Across the street from that huge building is a small church (#35 on the map), the Church of Purgatorio del Arco, notable for the various examples of the "memento mori" --decorative skulls and bones and other such "reminders of death" built into the facade as admonitions to worry about the hereafter. They were put there in the early 1600s by architect Cosimo Fanzago. Such was the obsession of the congregation with souls in Purgatory that, at one time, 150 masses a day were held.
Just before you get to the large Church of S. Paolo Maggiore you can turn in to the left and take a tour of Underground Naples. You will descend into the Roman aqueduct system that supplied the ancient city.

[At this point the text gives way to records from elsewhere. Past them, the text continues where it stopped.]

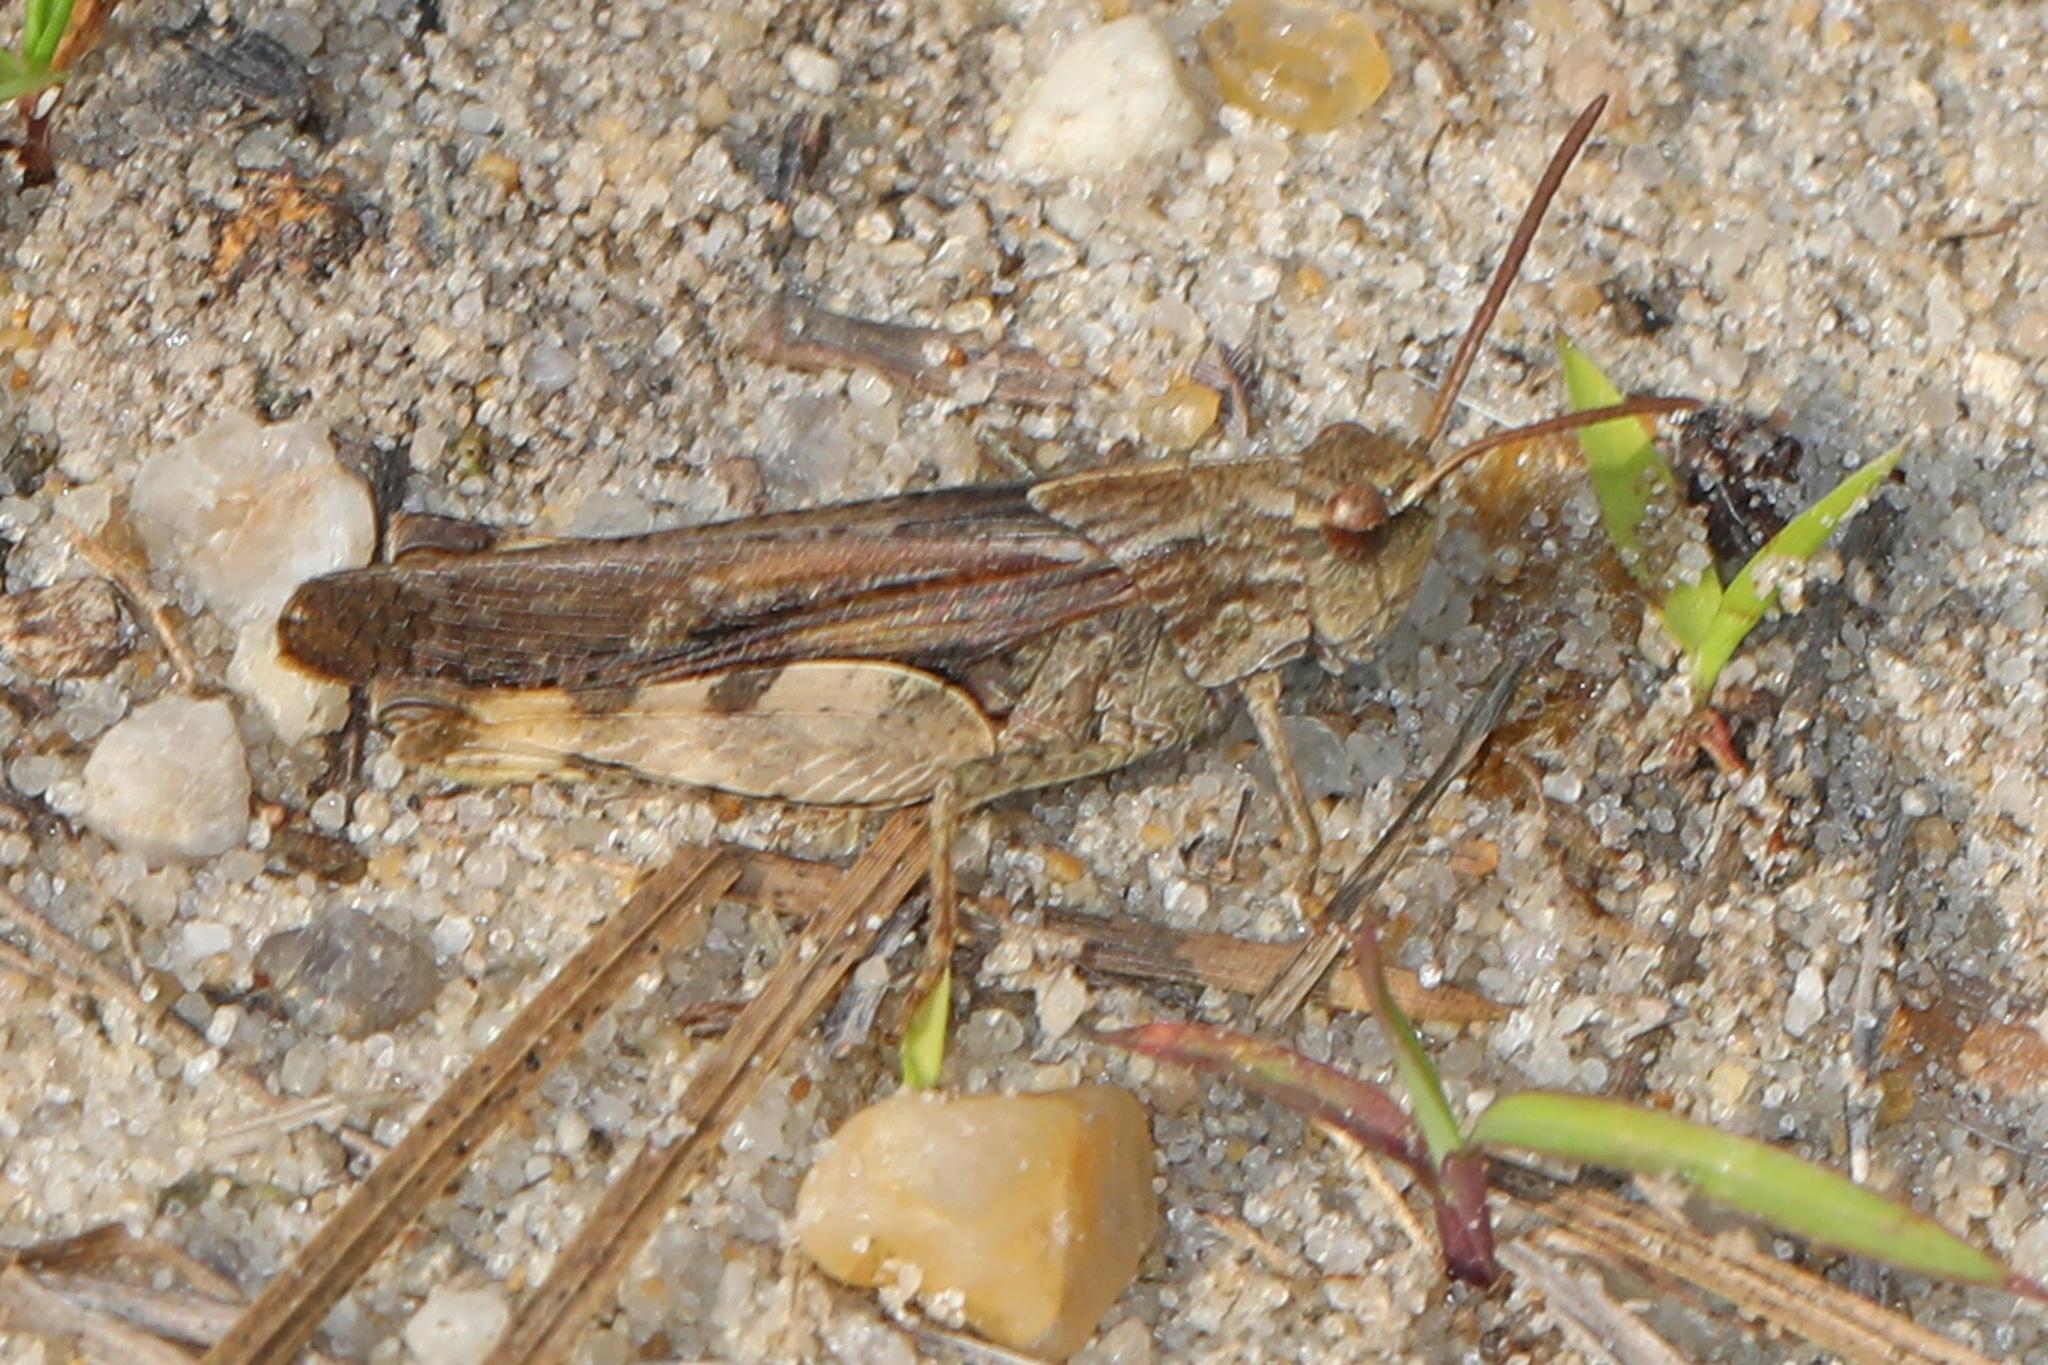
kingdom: Animalia
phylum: Arthropoda
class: Insecta
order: Orthoptera
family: Acrididae
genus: Chortophaga
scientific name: Chortophaga viridifasciata
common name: Green-striped grasshopper
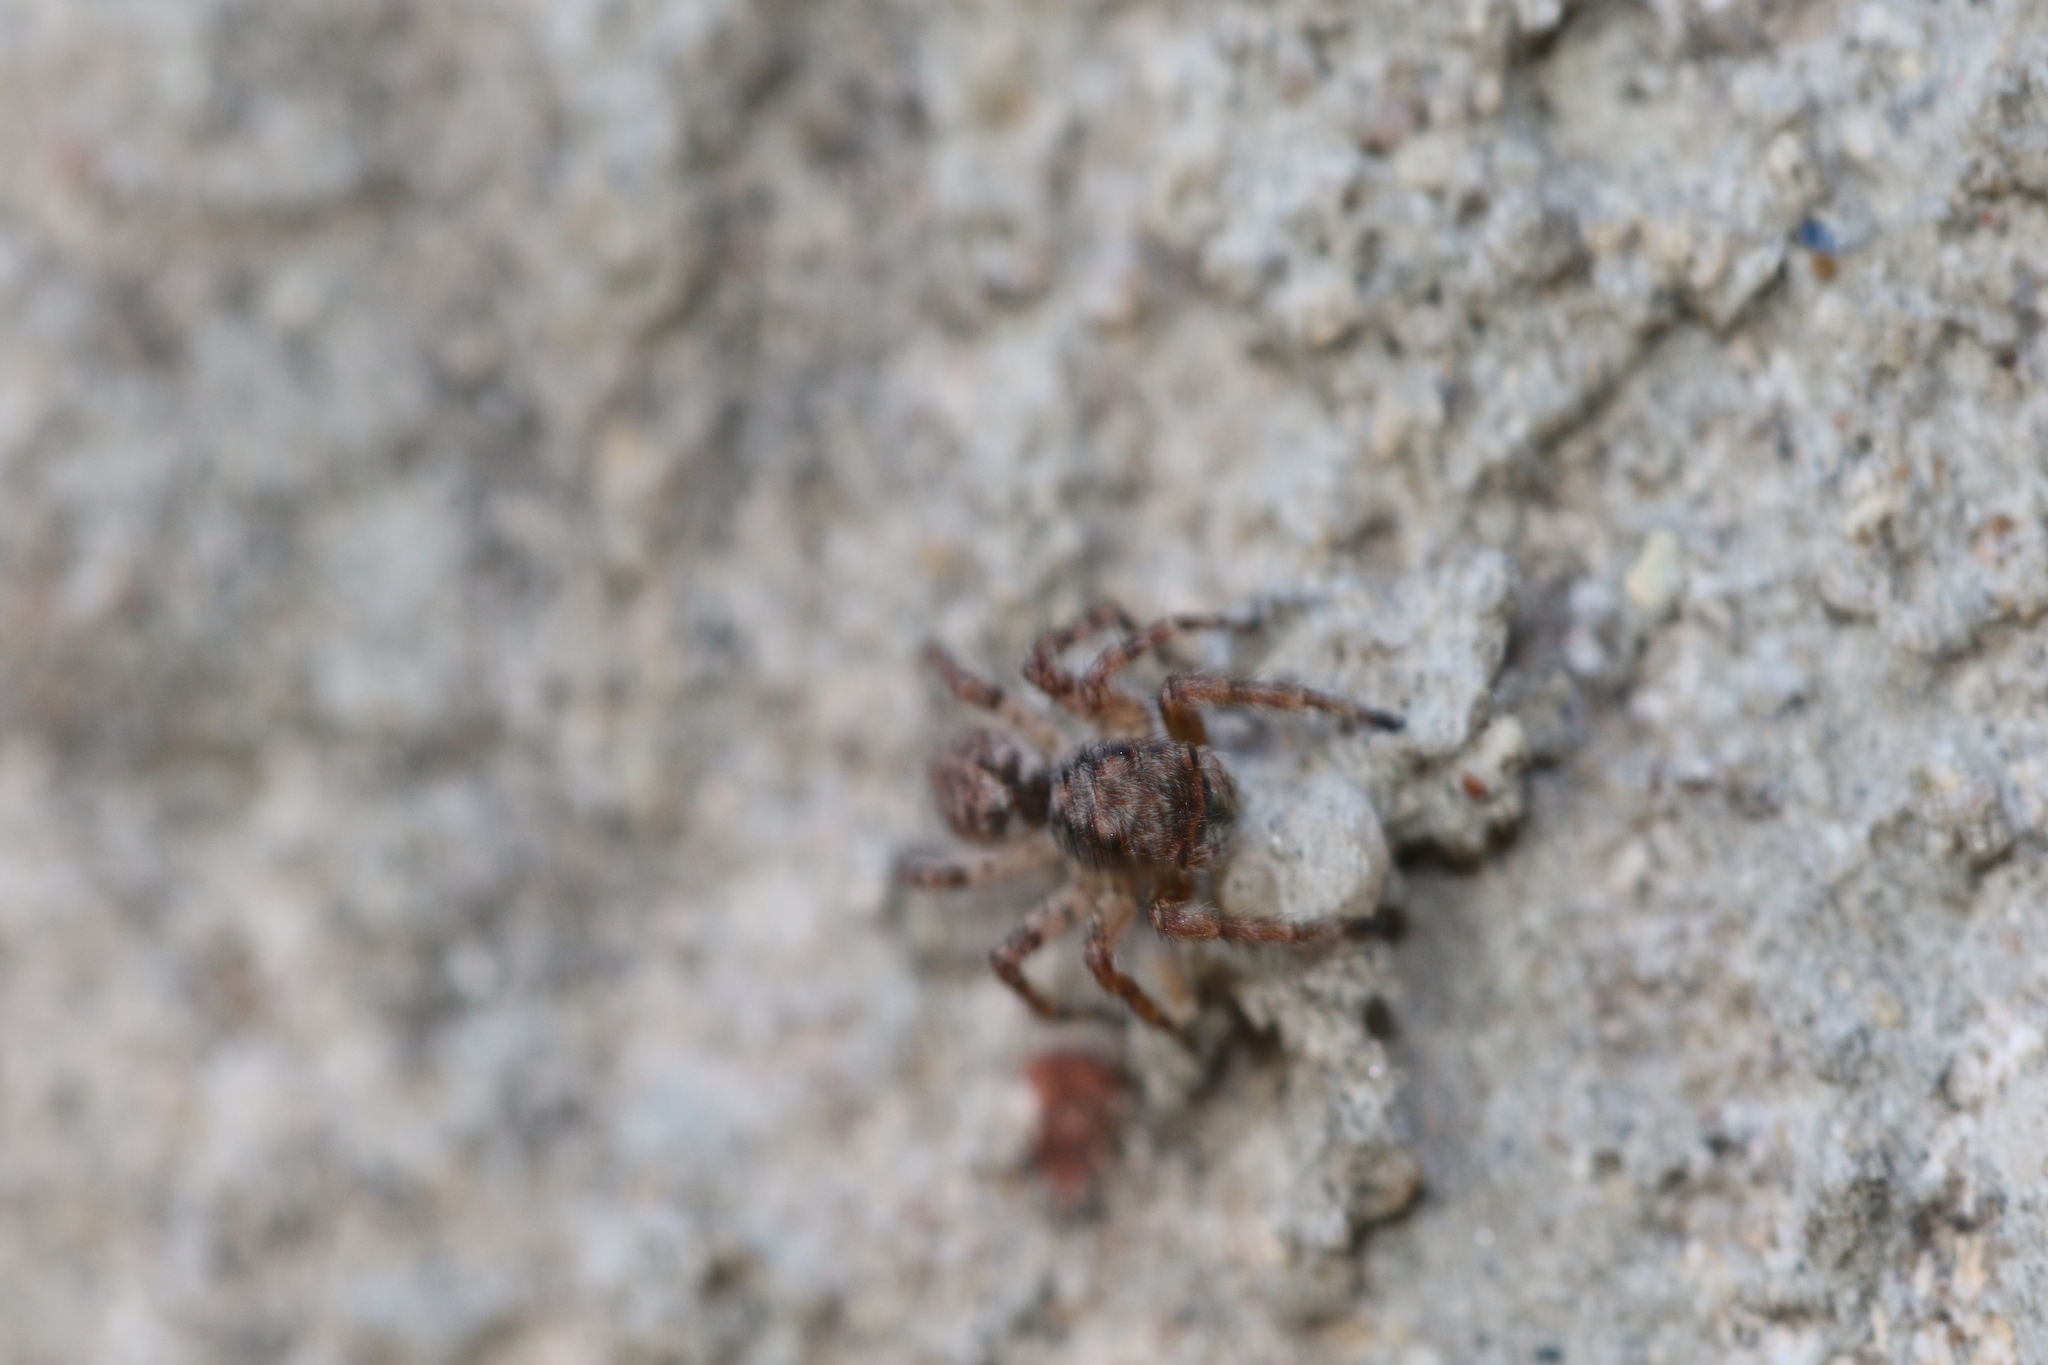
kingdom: Animalia
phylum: Arthropoda
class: Arachnida
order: Araneae
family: Salticidae
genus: Marma
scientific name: Marma nigritarsis
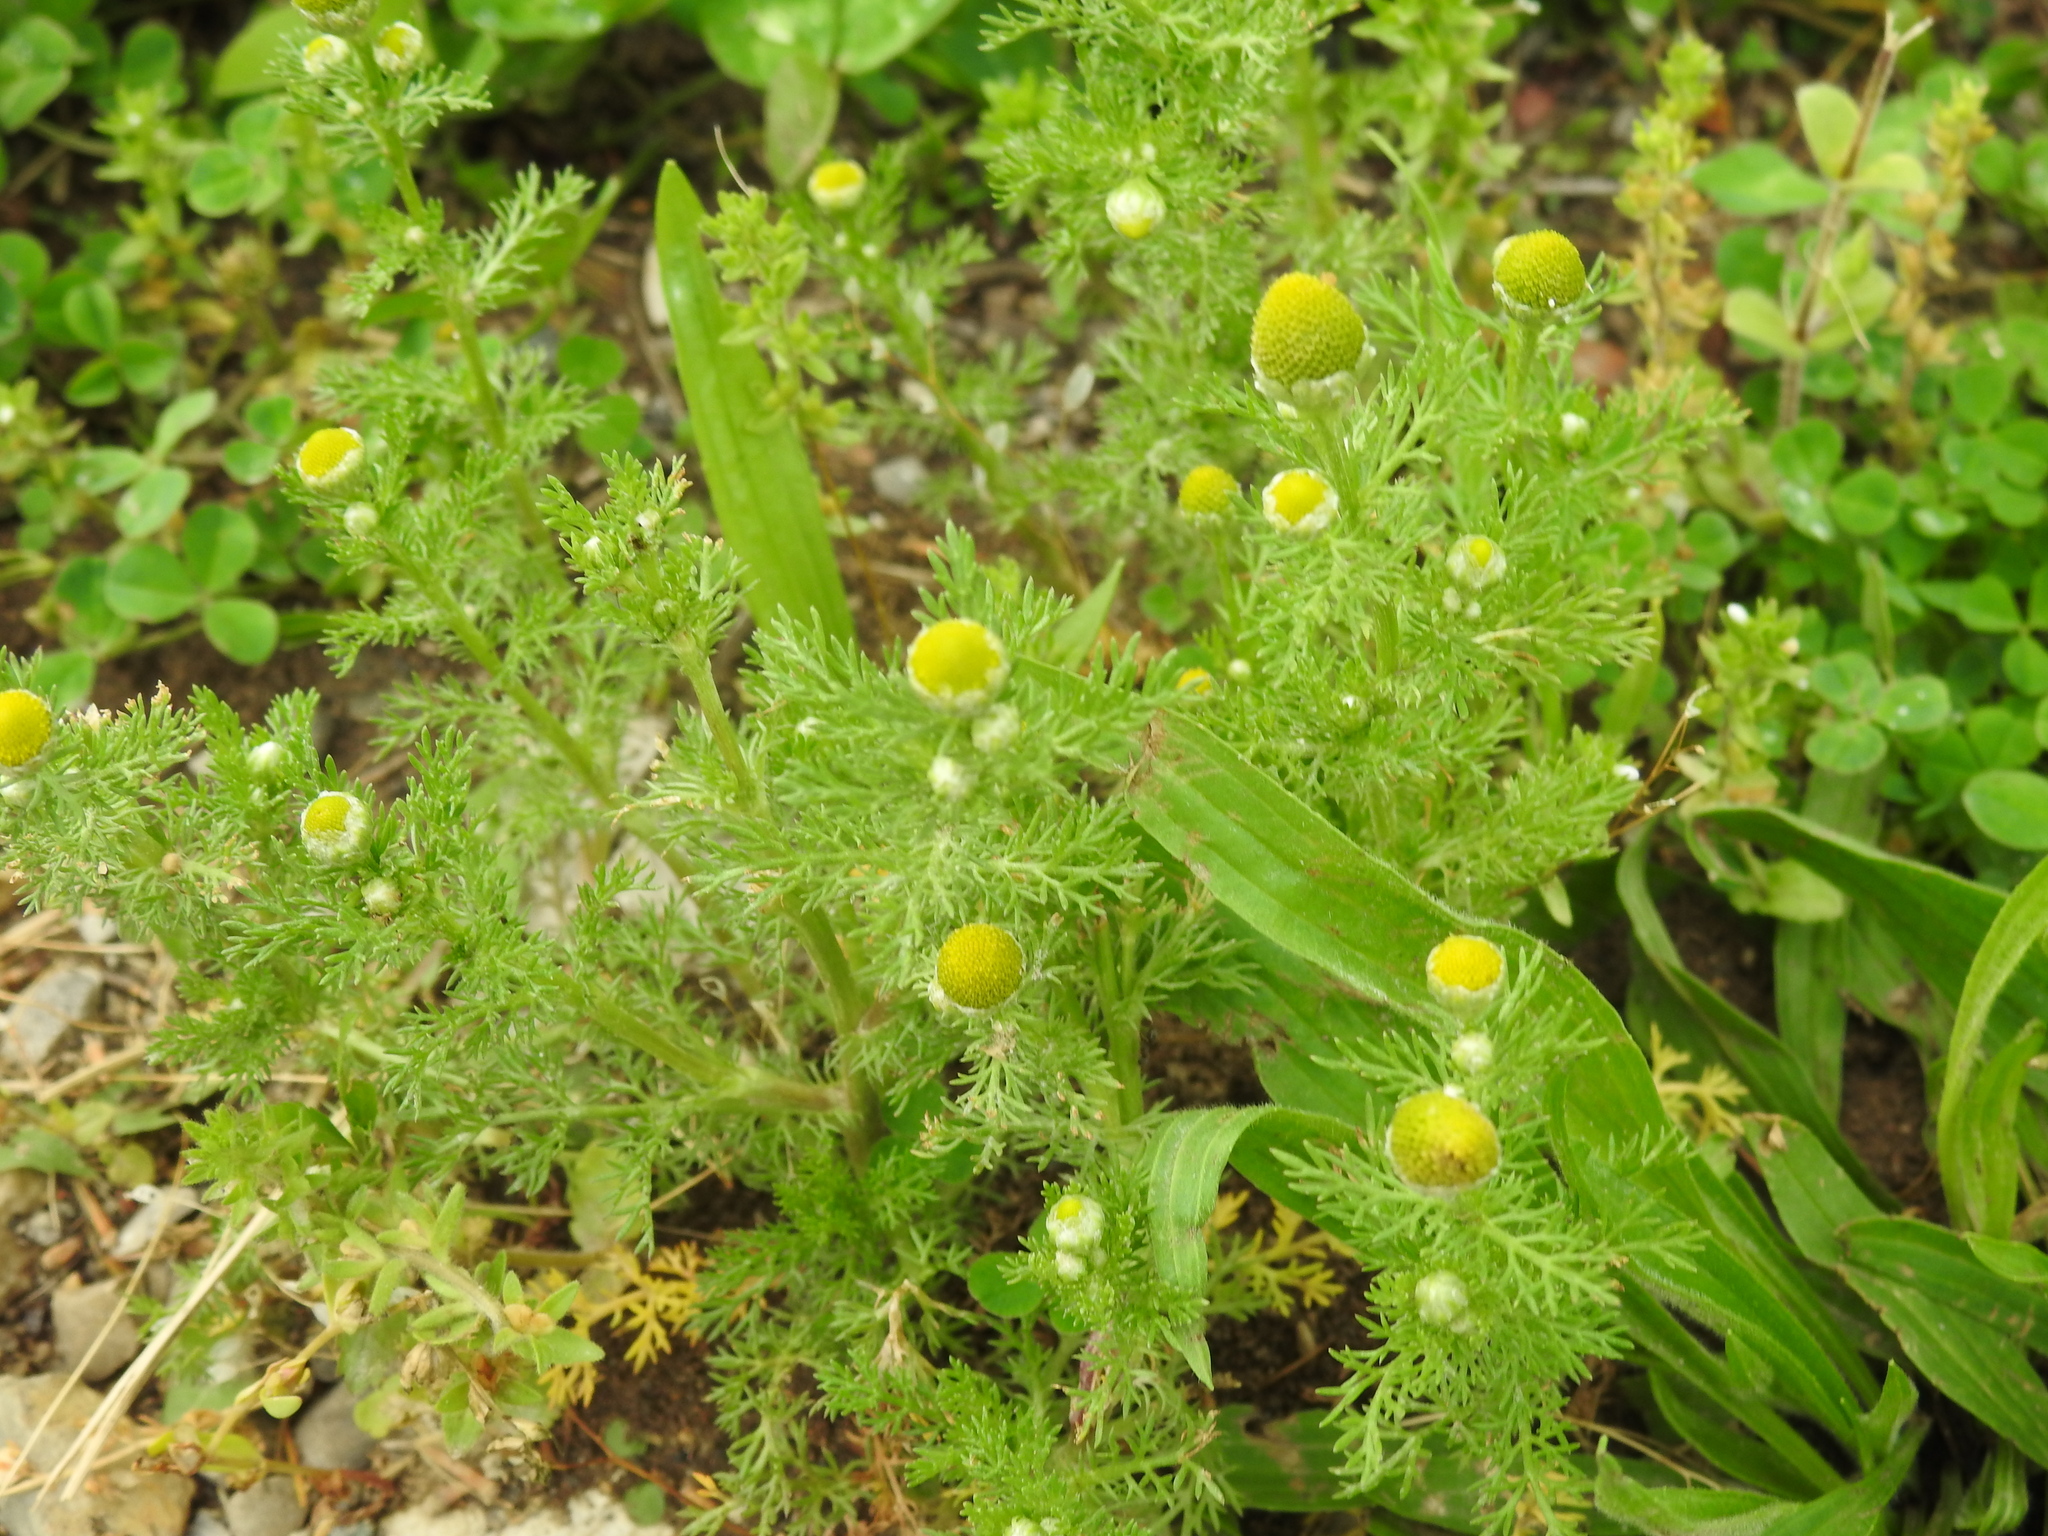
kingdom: Plantae
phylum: Tracheophyta
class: Magnoliopsida
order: Asterales
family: Asteraceae
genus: Matricaria
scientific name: Matricaria discoidea
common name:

Via Tribulali now crosses Via San Gregorio Armeno (described in the last paragraph of the section, above, about the lower Decumanus). This is the main crossroad of the ancient city. The Church of S. Paolo Maggiore (#33 on the map) is the most prominent building. Across the street are the Church of San Lorenzo Maggiore (#29) and, below that, the Excavations of S. Lorenzo Maggiore, the only large-scale excavation of the ancient city that lies beneath the surface of modern Naples.
Continuing east in Via dei Tribunali leads you past a large white church on the left. It is the church of S. Fillipo Neri of the Gerolamini order. The Neapolitan philosopher, Giambattista Vico, lived at number 112 in the square in front of the church from 1704-18, and his remains are interred within the church, itself.
Continuing beyond that crossing along Via dei Tribunali will lead you to Via Duomo, near the Naples Cathedral.